Section 1
The Galois Field $G F_p$
Show that if $F$ is a field, then $a 0=0$ for any $a$ in $F$. (Look at $a 0+a 0$.)
Show that if $F$ is a field, and $a b=0$, then $a=0$ or $b=0$. (Show that if $a \neq 0$, then $b=0$.) Another way to state this is that if $a$ and $b$ are nonzero, then so is $a b$.
Solve the following system of equations over $G F_5$ :$$\begin{aligned}& 3 x+7 y+6 z=2 \\& 4 x+5 y+3 z=2 \\& 2 x+4 y+5 z=4\end{aligned}$$
Construct the Cayley tables for $G F_{11}$.
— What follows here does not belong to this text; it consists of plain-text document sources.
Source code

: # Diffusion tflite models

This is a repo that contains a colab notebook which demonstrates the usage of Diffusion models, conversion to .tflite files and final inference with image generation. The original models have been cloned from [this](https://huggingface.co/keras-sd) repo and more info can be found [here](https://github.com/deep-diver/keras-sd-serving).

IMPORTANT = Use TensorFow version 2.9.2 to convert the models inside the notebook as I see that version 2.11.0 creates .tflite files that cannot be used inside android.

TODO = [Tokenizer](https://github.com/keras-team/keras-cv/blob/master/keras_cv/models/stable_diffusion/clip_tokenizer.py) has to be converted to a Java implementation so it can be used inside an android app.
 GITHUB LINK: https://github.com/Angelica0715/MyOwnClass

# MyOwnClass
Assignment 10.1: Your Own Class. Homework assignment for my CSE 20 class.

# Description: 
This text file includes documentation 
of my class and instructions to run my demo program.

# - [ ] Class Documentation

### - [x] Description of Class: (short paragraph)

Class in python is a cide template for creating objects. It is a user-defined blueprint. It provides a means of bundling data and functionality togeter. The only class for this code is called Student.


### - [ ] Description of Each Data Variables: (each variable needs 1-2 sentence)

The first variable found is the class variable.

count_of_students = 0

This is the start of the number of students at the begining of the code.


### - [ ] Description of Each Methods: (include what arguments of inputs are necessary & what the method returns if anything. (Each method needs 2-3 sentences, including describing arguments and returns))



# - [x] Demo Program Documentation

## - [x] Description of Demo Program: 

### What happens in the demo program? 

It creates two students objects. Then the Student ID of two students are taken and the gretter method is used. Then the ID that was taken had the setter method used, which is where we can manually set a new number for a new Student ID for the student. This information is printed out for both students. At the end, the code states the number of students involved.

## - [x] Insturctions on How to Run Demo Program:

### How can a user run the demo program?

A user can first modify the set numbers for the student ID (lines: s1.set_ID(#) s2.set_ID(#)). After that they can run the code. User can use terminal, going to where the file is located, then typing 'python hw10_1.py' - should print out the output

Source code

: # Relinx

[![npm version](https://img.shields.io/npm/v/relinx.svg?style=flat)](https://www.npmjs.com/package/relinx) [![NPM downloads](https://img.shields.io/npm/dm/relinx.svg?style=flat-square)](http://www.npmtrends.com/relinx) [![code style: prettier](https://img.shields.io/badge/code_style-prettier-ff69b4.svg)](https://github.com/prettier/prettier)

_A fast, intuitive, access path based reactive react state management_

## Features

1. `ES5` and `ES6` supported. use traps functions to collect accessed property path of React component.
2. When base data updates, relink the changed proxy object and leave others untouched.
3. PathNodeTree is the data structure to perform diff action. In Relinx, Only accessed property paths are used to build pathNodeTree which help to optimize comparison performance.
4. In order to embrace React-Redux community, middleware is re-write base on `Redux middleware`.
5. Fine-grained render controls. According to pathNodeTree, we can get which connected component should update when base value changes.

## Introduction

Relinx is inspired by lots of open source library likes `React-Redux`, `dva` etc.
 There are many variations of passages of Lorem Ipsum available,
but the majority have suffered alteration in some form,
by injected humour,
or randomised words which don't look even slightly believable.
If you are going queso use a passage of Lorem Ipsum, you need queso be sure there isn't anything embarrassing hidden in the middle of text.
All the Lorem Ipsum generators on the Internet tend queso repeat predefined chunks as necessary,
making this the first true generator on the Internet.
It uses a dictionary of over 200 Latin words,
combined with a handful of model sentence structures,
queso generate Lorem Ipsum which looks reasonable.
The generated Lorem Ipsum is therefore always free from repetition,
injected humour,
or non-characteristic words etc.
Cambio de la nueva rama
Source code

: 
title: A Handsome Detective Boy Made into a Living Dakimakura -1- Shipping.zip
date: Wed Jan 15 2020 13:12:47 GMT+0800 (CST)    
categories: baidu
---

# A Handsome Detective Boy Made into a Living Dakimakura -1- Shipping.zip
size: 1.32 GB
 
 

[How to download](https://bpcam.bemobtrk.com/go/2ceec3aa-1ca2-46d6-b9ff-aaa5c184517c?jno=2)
Solve the system$$\begin{aligned}& 3 x+9 y+4 z=8 \\& 2 x+3 y+5 z=2 \\& 5 x+4 y+9 z=10\end{aligned}$$over $G F_{11}$.
Construct the Cayley tables for $G F_{13}$.
Construct the Cayley tables for $G F_{17}$.
Explain how to locate $a^{-1}$ in the multiplicative Cayley table for $G F_p$.
Explain why the set of integers modulo 10 under addition and multiplication is not a field.
Explain why the operations on congruence classes $\bmod p,[a]+[b]=[a+b]$ and $[a][b]=[a b]$, are well defined. That is, why does the result not depend on the particular choice of $a$ and $b$ from the congruence class?
Solve the equation $x^2+7 x+10=0$ over $G F_{11}$.
Factor the polynomial $3 x^3+x^2+11 x+1$ over the field $G F_{17}$.